Singapore’s National University conducted a cost-benefit analysis and found that simply rebuilding the concrete canal would cost roughly $94 million (133 million SGD), while it cost just under $50 million (70 million SGD) to naturalize the river, as well as expand and interconnect the park space. At almost half the cost of replacing the concrete channel, the joint natural infrastructure approach provides an estimated $74 million (105 million SGD) in benefits annually, more than paying for the investment.
The blue-green infrastructure addressed the city’s needs for reliable water supply, better water quality, and flood management while creating spaces for people and nature in the city. And because the agencies worked together, they achieved this result at a fraction of the cost.
Scaling Multi-Purpose, Resilient Infrastructure
Projects like Bishan-Ang Mo Kio Park set an excellent example of how cities can use nature-based solutions to build better, stronger infrastructure.

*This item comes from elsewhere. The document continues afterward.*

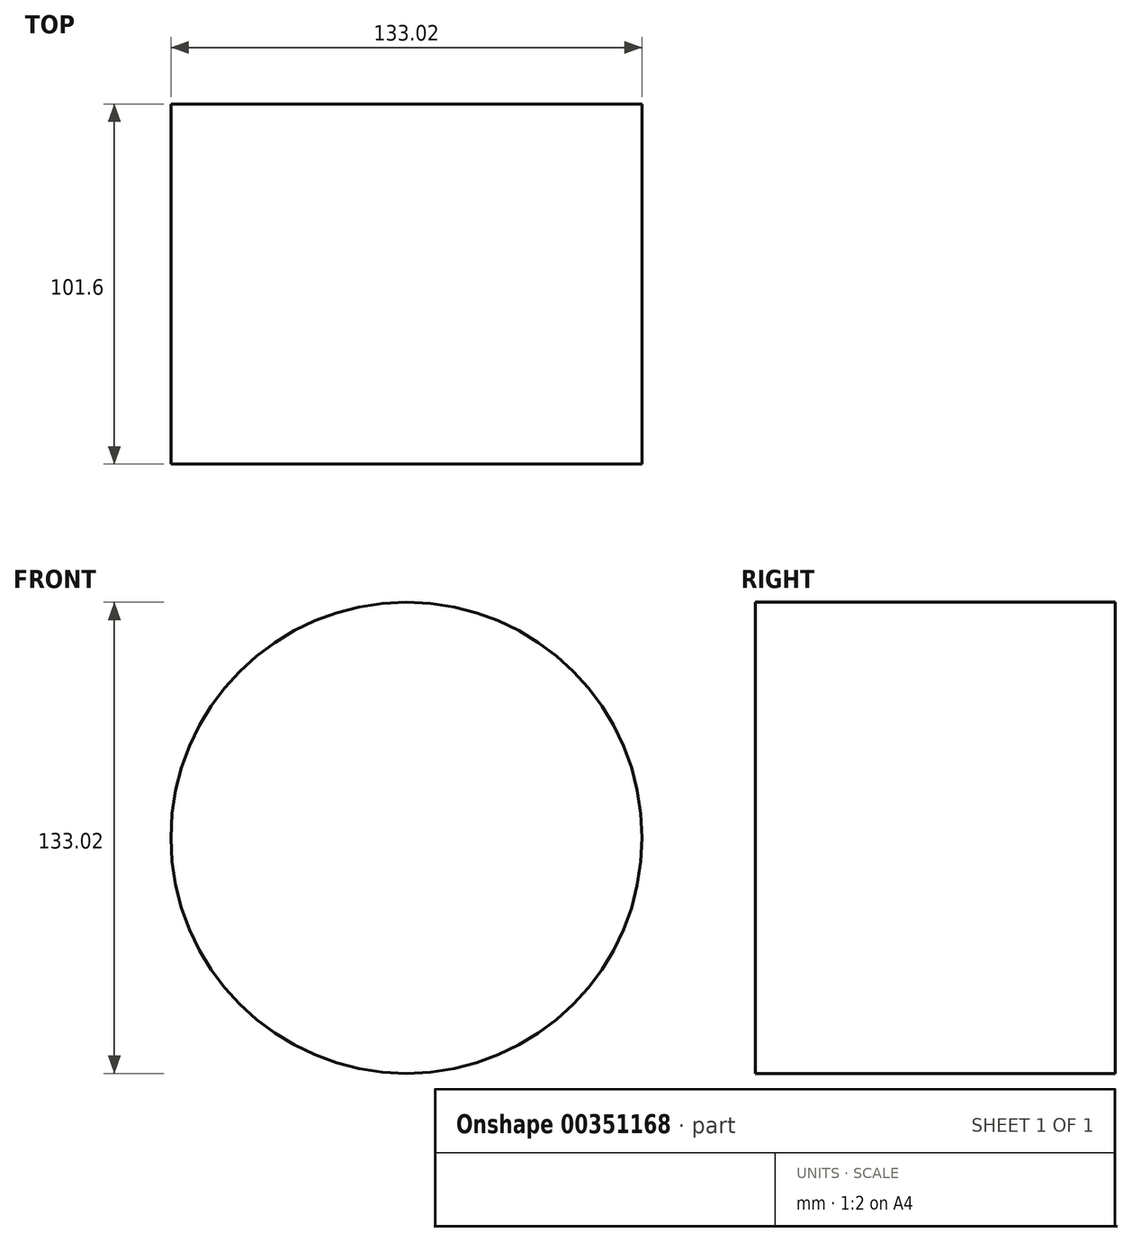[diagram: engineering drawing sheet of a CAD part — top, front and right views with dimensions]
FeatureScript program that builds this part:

By working together, from identifying the community’s needs to implementation, city departments can pursue projects that manage stormwater, provide recreation and education opportunities, cool neighborhoods, increase biodiversity, address mobility and expand housing at the same time. We need more projects like Bishan Park, but this sort of inter-departmental collaboration is easier said than done.
Cities need a successful mechanism to jointly plan and fund projects that cross-department jurisdictions and address multiple community needs. That’s why WRI, in partnership with Encourage Capital, is working to develop a framework called the Joint Benefits Authority, which will allow departments within a city to jointly plan, implement and finance these types of transformative projects by quantifying the range of benefits that cross-agency mandates.
We are working with the City of San Francisco, a member of the Cities4Forests initiative, to pilot the new idea, where the team is identifying locations that have multiple challenges, such as flooding, impacts from sea level rise, transportation, and open space gaps. If successful, the Joint Benefits Authority can provide communities across the globe with a template to replicate these types of collaborative projects.
The coronavirus pandemic shows that many of our city systems are fragile. It also highlights the stark division between those with and those without adequate public resources and amplifies the vulnerabilities of our underserved communities.
As the world turns to focus on economic recovery efforts, which will likely include stimulus funding to replace aging infrastructure, we face a choice: do we simply patch up the inadequate systems that already exist, or do we build back better with new approaches?
Cities will need to prioritize resilience in order to thrive. Nature-based solutions can help deliver resilient, affordable, and equitable infrastructure, but only if departments can work together for the good of their communities.